* Support de l'exercice
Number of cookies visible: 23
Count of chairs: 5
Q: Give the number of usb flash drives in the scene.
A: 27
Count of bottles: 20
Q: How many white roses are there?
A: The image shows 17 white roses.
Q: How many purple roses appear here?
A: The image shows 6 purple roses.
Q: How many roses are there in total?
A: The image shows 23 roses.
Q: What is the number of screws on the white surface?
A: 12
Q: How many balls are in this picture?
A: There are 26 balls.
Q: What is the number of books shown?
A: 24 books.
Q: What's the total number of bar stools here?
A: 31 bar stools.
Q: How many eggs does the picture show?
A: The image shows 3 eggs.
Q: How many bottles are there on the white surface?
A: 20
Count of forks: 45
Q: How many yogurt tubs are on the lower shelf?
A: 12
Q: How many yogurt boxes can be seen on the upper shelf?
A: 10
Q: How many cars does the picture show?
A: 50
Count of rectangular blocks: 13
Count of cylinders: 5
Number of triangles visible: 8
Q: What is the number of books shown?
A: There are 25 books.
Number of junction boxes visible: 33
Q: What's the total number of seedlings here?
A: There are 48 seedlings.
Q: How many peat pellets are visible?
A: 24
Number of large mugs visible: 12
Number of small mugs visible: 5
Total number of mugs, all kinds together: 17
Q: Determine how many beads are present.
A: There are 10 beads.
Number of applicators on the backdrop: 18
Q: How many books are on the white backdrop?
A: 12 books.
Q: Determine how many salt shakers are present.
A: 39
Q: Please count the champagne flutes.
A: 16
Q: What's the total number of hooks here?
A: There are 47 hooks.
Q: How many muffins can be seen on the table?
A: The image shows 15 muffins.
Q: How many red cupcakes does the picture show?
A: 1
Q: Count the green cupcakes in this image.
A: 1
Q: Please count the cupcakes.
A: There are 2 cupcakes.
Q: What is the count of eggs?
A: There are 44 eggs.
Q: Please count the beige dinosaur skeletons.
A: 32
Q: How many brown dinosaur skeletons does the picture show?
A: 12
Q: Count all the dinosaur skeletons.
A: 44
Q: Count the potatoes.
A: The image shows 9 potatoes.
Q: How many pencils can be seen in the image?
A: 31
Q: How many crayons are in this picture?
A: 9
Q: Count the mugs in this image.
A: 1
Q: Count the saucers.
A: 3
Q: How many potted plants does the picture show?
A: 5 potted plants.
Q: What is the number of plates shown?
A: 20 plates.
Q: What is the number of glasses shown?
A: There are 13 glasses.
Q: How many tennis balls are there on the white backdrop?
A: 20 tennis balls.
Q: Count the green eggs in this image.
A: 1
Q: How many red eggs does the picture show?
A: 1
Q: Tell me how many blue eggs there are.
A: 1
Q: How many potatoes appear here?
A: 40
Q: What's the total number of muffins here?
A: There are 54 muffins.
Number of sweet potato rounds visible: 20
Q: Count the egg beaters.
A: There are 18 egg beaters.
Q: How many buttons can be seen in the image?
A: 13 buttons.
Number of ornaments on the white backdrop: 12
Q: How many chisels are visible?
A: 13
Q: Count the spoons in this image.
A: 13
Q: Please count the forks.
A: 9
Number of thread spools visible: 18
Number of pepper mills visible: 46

* Exercice
Recopiez mot pour mot chacune des lignes du support ci-dessus, de la première à la dernière.

* Réponse écrite
Number of cookies visible: 23
Count of chairs: 5
Q: Give the number of usb flash drives in the scene.
A: 27
Count of bottles: 20
Q: How many white roses are there?
A: The image shows 17 white roses.
Q: How many purple roses appear here?
A: The image shows 6 purple roses.
Q: How many roses are there in total?
A: The image shows 23 roses.
Q: What is the number of screws on the white surface?
A: 12
Q: How many balls are in this picture?
A: There are 26 balls.
Q: What is the number of books shown?
A: 24 books.
Q: What's the total number of bar stools here?
A: 31 bar stools.
Q: How many eggs does the picture show?
A: The image shows 3 eggs.
Q: How many bottles are there on the white surface?
A: 20
Count of forks: 45
Q: How many yogurt tubs are on the lower shelf?
A: 12
Q: How many yogurt boxes can be seen on the upper shelf?
A: 10
Q: How many cars does the picture show?
A: 50
Count of rectangular blocks: 13
Count of cylinders: 5
Number of triangles visible: 8
Q: What is the number of books shown?
A: There are 25 books.
Number of junction boxes visible: 33
Q: What's the total number of seedlings here?
A: There are 48 seedlings.
Q: How many peat pellets are visible?
A: 24
Number of large mugs visible: 12
Number of small mugs visible: 5
Total number of mugs, all kinds together: 17
Q: Determine how many beads are present.
A: There are 10 beads.
Number of applicators on the backdrop: 18
Q: How many books are on the white backdrop?
A: 12 books.
Q: Determine how many salt shakers are present.
A: 39
Q: Please count the champagne flutes.
A: 16
Q: What's the total number of hooks here?
A: There are 47 hooks.
Q: How many muffins can be seen on the table?
A: The image shows 15 muffins.
Q: How many red cupcakes does the picture show?
A: 1
Q: Count the green cupcakes in this image.
A: 1
Q: Please count the cupcakes.
A: There are 2 cupcakes.
Q: What is the count of eggs?
A: There are 44 eggs.
Q: Please count the beige dinosaur skeletons.
A: 32
Q: How many brown dinosaur skeletons does the picture show?
A: 12
Q: Count all the dinosaur skeletons.
A: 44
Q: Count the potatoes.
A: The image shows 9 potatoes.
Q: How many pencils can be seen in the image?
A: 31
Q: How many crayons are in this picture?
A: 9
Q: Count the mugs in this image.
A: 1
Q: Count the saucers.
A: 3
Q: How many potted plants does the picture show?
A: 5 potted plants.
Q: What is the number of plates shown?
A: 20 plates.
Q: What is the number of glasses shown?
A: There are 13 glasses.
Q: How many tennis balls are there on the white backdrop?
A: 20 tennis balls.
Q: Count the green eggs in this image.
A: 1
Q: How many red eggs does the picture show?
A: 1
Q: Tell me how many blue eggs there are.
A: 1
Q: How many potatoes appear here?
A: 40
Q: What's the total number of muffins here?
A: There are 54 muffins.
Number of sweet potato rounds visible: 20
Q: Count the egg beaters.
A: There are 18 egg beaters.
Q: How many buttons can be seen in the image?
A: 13 buttons.
Number of ornaments on the white backdrop: 12
Q: How many chisels are visible?
A: 13
Q: Count the spoons in this image.
A: 13
Q: Please count the forks.
A: 9
Number of thread spools visible: 18
Number of pepper mills visible: 46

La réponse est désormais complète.